TESTING THE FIDELITY OF THE SILURIAN CARBON ISOTOPE RECORD AS A PROXY FOR THE GLOBAL CARBON CYCLE


EMSBO, Poul, USGS, Central Mineral and Environmental Resources Science Center, P.O. Box 25046, MS 973, Denver Federal Center, Denver, CO 80225 and MCLAUGHLIN, Patrick I., Indiana Geological and Water Survey, Indiana University, 611 N. Walnut Grove, Bloomington, IN 47405

Modern restricted carbonate platforms can have sediment δ13Ccarb values that are decoupled from open ocean dissolved inorganic carbon (DIC) reservoirs. These studies indicate that caution is necessary when using δ13Ccarb values from marine carbonates to interpret global processes. In light of the proliferation of high-resolution carbon isotope chemostratigraphy from ancient epeiric seas over the last few decades, we test the reliability of δ13Ccarb records through some of the best-studied Paleozoic δ13Ccarb excursions as proxies of the global carbon cycle. Published data, bolstered with the data from this study, allow an unprecedented evaluation of these isotope excursions using established methodologies from studies of modern and ancient carbonate depositional environments to evaluate the fidelity of our results as a proxy for processes related to the global carbon cycle.

We present a series of δ13Ccarb transects spanning shallow ramp sections into their deep-water equivalents in four sedimentary basins, from two isolated paleocontinents. These transacts show a striking consistency in the range of values despite crossing a spectrum of paleogeographic and paleoenvironmental settings over hundreds of kilometers. Similarly, there is a remarkable correspondence between δ13C values from whole-rock, low-Mg brachiopod (extensively screened for evidence of diagenetic alteration) and organic carbon from these sections. Finally, the lockstep changes between δ13Ccarb values, other chemical/redox/climatic proxies and mass extinction events are in keeping those expected with variations in open ocean DIC values.
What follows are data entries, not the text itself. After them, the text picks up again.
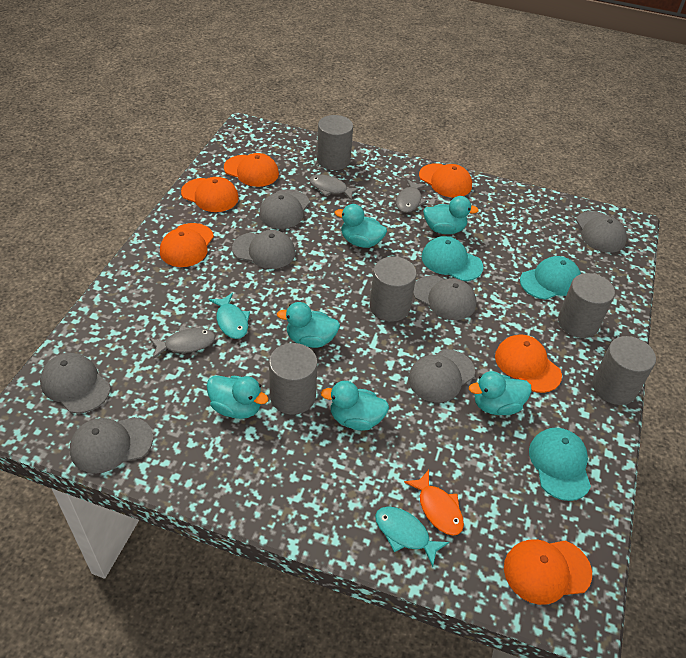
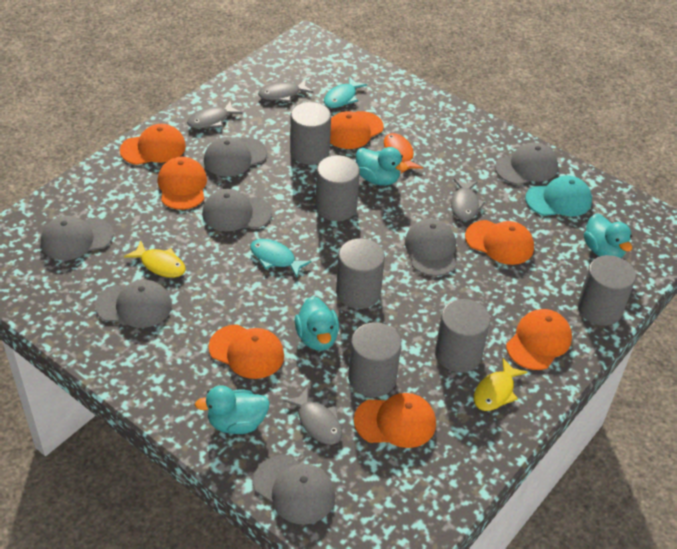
grey cylinder: 5 -> 6
grey fish: 3 -> 4
orange cap: 6 -> 7
turquoise cap: 3 -> 1
turquoise duck: 6 -> 4
yellow fish: 0 -> 2

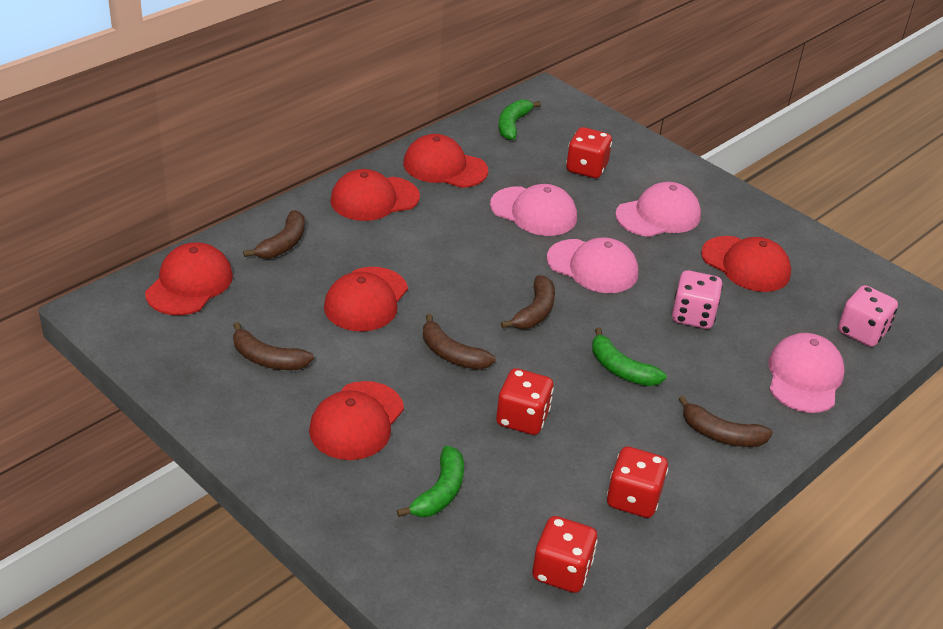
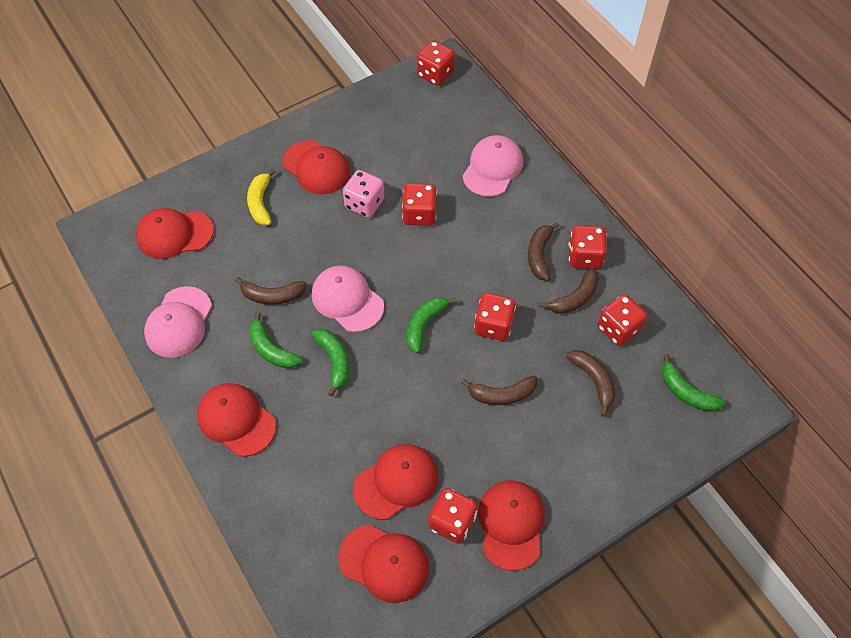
green banana: 3 -> 4
pink cap: 4 -> 3
pink dice: 2 -> 1
red dice: 4 -> 6
yellow banana: 0 -> 1

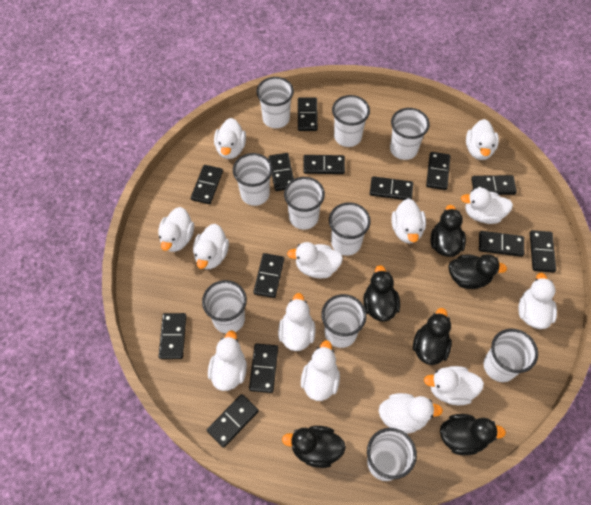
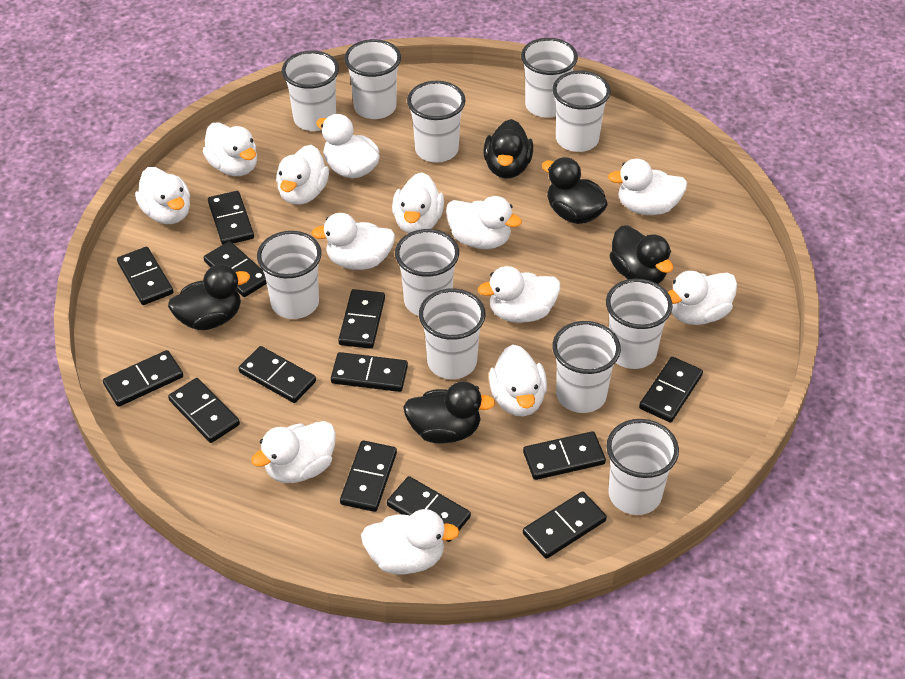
black duck: 6 -> 5
white cup: 10 -> 11

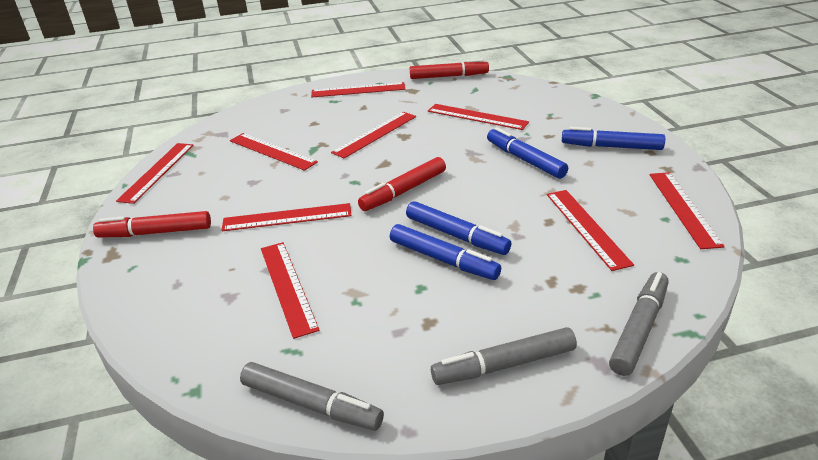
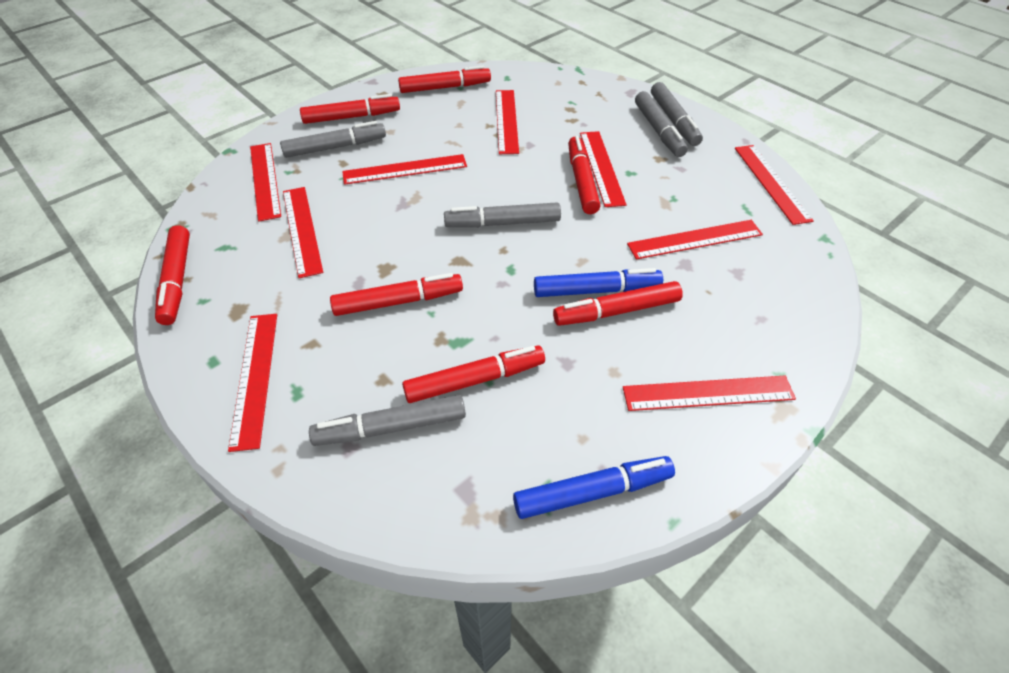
blue marker: 4 -> 2
grey marker: 3 -> 5
red marker: 3 -> 7

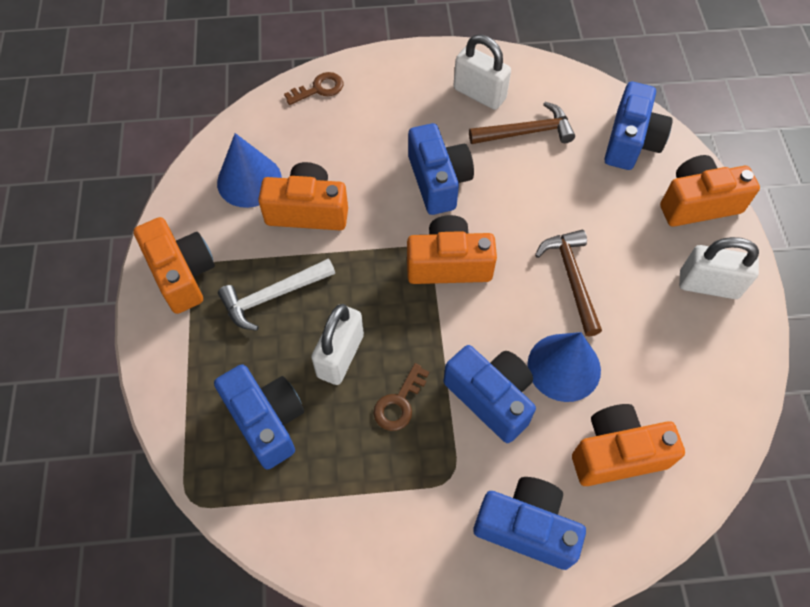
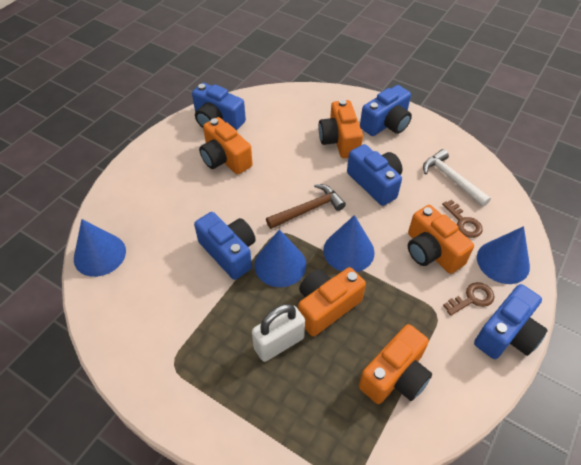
blue cone: 2 -> 4
brown hammer: 2 -> 1
white padlock: 3 -> 1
Combined our new and published high-resolution δ13Ccarb chemostratigraphy, sedimentology, and chrono-stratigraphic correlations, provide, arguably, some of the most thoroughly evaluated record of Paleozoic δ13Ccarb excursion events. Given previous approaches developed from studies of modern and ancient carbonates to test the fidelity between measured δ13Ccarb and open ocean DIC, our evaluation strongly suggests that the observed δ13Ccarb excursions and coincident paleo-biologic, -geochemical, and -environmental changes are, in fact, responding to changes in the global carbon cycle.